The safety profile of pembrolizumab + axitinib was consistent with findings from previously reported studies.
“KEYTRUDA, in combination with the tyrosine kinase inhibitor Inlyta, resulted in significant and clinically meaningful improvements in overall survival, progression-free survival and objective response in this Phase 3 study. This marks the first time that combination treatment with an anti-PD-1 therapy has achieved the dual primary endpoints of overall survival and progression-free survival as first-line therapy in advanced renal cell carcinoma,” said Dr. Roger M. Perlmutter, president, Merck Research Laboratories. “Fewer than 10 percent of those diagnosed with advanced renal cell carcinoma survive for five years, and hence there is significant need for improved therapies for this disease. We are very grateful to the investigators and patients for their involvement in this important study, the results of which will be filed with global regulatory authorities in the near future.”

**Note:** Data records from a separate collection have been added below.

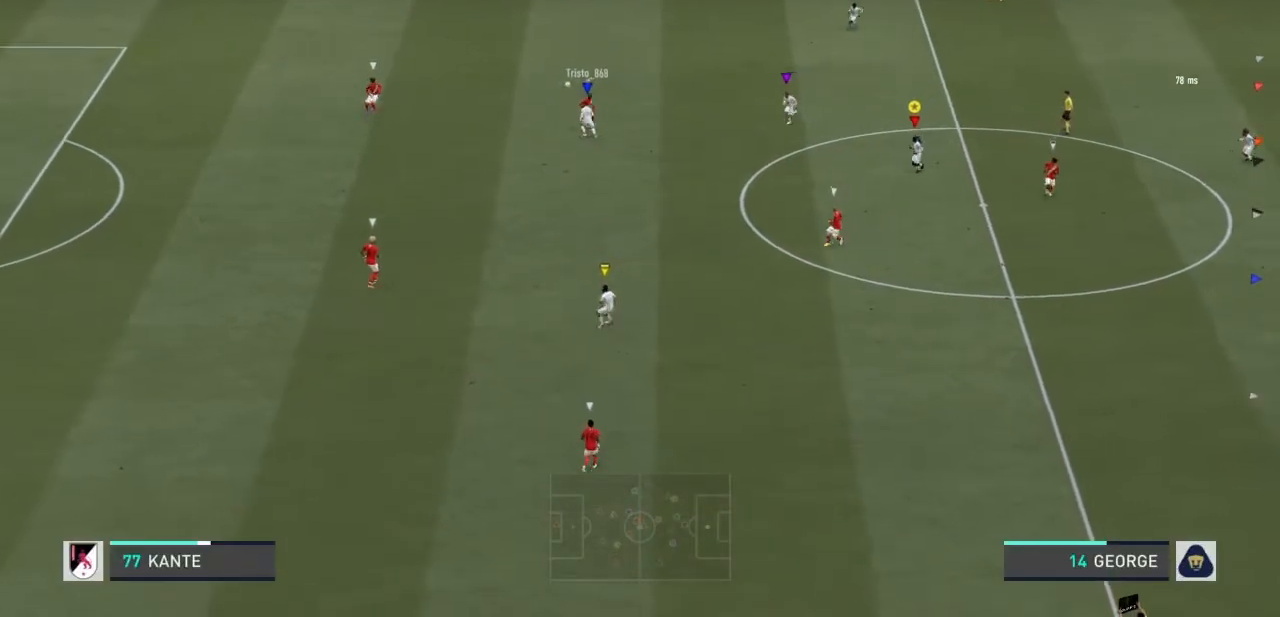
{"buttons": ["R1"], "left_stick": "down-left", "right_stick": "center", "events": [[434, "R2", "up"]]}
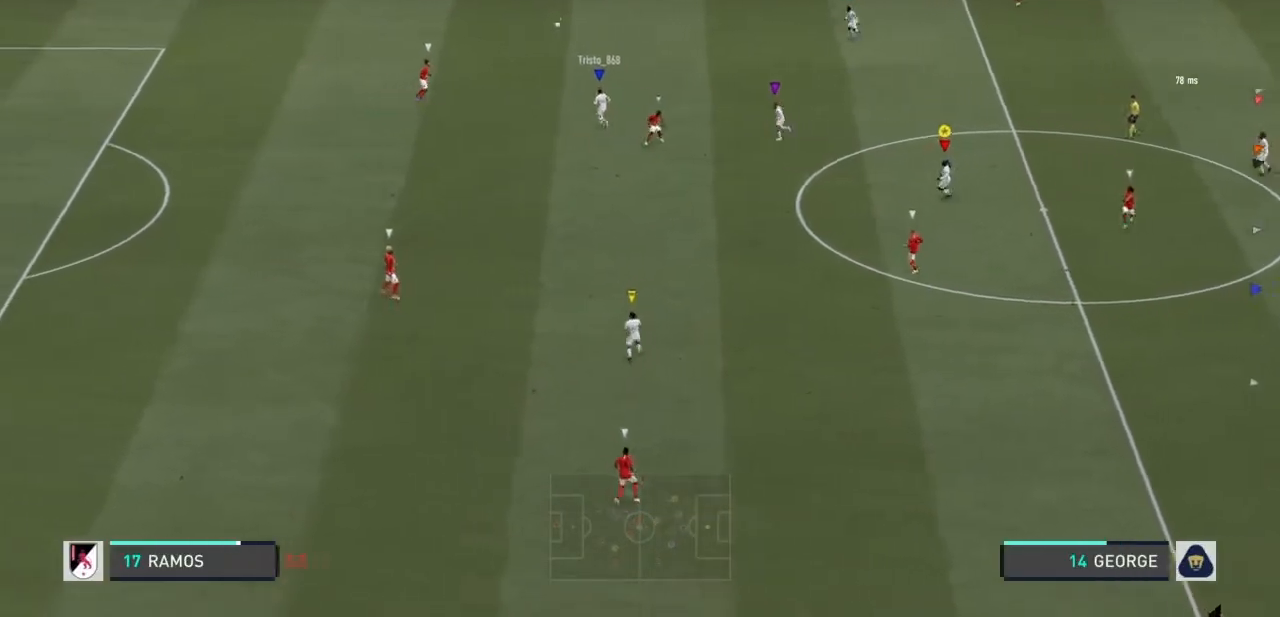
{"buttons": [], "left_stick": "up-left", "right_stick": "center", "events": [[67, "left_stick", "left"], [100, "R1", "up"], [400, "left_stick", "up-left"]]}
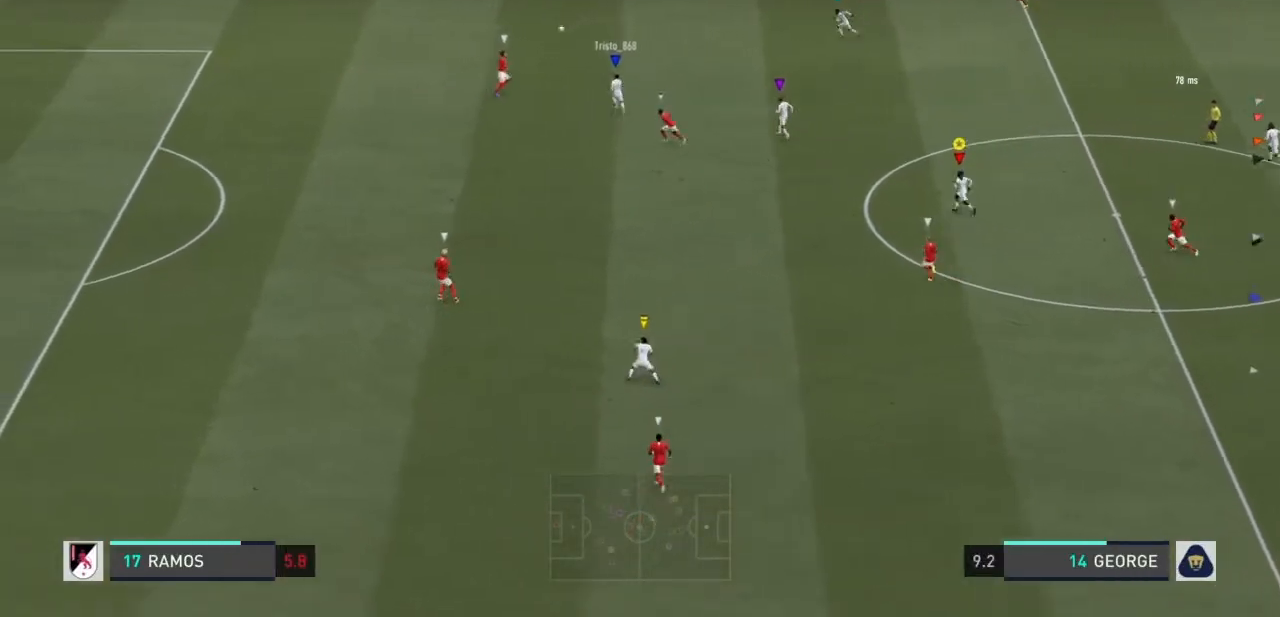
{"buttons": [], "left_stick": "up-left", "right_stick": "center", "events": []}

In an earlier phase 1b dose-finding/dose-expansion study, 73% of patients (52 patients in total) had an objective response with the pembrolizumab + axitinib combination. Best overall response was a complete response in 4 patients (7.7%), partial response in 34 (65.4%), and stable disease in 8 (15.4%). The combination treatment significantly improved median progression-free survival (PFS) to 20.9 months, while overall survival was not reached.
In summary, these findings are very promising regarding the safety and efficacy of pembrolizumab + axitinib for patients with advanced RCC, and this study represents the first time that a combination treatment with a checkpoint inhibitor has improved both overall survival and progression-free survival as a first-line treatment for advanced RCC.